The rand will remain under pressure this year‚ likely ending the year at around R9.10 to the dollar and in turn boosting exports and economic growth‚ Econometrix chief economist-Azar Jammine says.
Speaking at a GIBS Economic Outlook 2013 conference on Thursday‚ Jammine said recent strikes and social unrest had led to SA winning the currency war by default.
Investor fears over labour and social unrest and a burgeoning current account deficit pushed the rand past R9 to the dollar yesterday.
"The decline in the rand since the middle of 2011‚ is going to continue‚" said Jammine. 'By year-end we won't be weaker than we are now'".
Jammine was more optimistic than most on this year's economic growth outlook‚ saying the most telling data was the SARB leading indicator which rose for the fifth consecutive month in November.
"That tells me 3 percent for this year is still not impossible. I'm slightly more optimisitic than consensus forecast‚" he said.
Growth would likely be driven by improved exports and spending on infrastructure‚ according to Jammine.
The IMF yesterday downwardly revised its 2013 growth forecast for SA to 2.8 percent from a 3 percent estimate in October.

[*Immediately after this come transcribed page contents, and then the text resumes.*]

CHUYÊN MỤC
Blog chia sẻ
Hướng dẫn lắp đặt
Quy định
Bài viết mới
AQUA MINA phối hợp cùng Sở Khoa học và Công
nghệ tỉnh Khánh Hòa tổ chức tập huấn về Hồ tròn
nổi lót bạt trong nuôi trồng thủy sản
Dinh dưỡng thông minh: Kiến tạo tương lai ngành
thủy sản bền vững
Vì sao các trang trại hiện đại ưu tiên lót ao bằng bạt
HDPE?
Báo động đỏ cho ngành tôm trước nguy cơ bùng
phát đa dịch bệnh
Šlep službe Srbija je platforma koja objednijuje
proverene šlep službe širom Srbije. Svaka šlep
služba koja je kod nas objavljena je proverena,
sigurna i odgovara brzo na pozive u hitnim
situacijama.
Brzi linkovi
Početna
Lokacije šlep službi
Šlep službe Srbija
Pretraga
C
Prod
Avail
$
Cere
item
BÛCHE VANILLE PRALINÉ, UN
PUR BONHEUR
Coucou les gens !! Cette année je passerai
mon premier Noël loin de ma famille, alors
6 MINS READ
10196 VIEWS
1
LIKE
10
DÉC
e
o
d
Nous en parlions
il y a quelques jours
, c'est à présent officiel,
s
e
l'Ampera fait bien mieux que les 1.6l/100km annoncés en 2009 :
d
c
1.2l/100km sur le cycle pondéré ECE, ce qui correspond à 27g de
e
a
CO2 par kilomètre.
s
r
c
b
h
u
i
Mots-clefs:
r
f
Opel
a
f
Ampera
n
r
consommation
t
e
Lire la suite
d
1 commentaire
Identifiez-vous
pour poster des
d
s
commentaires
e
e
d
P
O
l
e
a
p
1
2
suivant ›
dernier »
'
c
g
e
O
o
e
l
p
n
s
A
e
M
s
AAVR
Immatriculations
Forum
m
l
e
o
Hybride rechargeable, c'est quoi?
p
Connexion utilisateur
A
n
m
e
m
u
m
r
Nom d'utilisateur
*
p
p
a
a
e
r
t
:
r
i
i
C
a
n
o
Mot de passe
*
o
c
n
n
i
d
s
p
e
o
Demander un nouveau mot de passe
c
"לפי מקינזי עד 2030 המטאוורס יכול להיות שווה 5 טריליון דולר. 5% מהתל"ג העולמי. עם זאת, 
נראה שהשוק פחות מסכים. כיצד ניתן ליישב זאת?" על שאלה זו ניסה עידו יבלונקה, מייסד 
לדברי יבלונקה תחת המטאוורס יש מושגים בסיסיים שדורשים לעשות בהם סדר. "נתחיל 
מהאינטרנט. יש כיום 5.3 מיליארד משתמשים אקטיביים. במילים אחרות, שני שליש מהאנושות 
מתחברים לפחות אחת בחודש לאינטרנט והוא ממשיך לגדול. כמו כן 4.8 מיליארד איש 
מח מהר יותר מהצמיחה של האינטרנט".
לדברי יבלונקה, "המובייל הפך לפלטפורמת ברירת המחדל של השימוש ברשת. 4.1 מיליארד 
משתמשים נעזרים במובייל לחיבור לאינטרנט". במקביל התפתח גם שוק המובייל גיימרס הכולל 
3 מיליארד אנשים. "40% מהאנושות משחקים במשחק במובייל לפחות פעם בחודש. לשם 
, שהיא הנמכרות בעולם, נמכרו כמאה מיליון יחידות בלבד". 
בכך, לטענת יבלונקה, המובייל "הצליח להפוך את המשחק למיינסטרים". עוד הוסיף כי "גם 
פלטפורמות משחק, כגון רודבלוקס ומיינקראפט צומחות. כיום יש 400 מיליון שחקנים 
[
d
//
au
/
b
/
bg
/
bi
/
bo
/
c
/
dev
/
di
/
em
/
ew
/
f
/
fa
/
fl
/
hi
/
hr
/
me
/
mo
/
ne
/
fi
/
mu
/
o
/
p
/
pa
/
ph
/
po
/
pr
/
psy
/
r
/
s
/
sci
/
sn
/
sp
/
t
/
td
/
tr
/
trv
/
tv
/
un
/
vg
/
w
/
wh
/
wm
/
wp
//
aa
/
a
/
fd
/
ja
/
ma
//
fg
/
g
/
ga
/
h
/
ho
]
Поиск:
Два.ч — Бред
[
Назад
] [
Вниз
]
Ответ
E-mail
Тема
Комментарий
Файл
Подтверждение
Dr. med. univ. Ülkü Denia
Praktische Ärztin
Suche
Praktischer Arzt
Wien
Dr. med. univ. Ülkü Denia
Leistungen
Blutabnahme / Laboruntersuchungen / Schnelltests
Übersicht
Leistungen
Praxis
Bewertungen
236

Jammine forecasts inflation to rise this year‚ but not "dramatically" enough to make the SARB to hike interest rates.
Improving education‚ addressing the labour market environment‚ and developing entrepreneurs and small businesses would address SA challenge of unemployment.
He said Government's multi-year economic blueprint - the National Development Plan - "was by far the most comprehensive" attempt to address SA's challenges.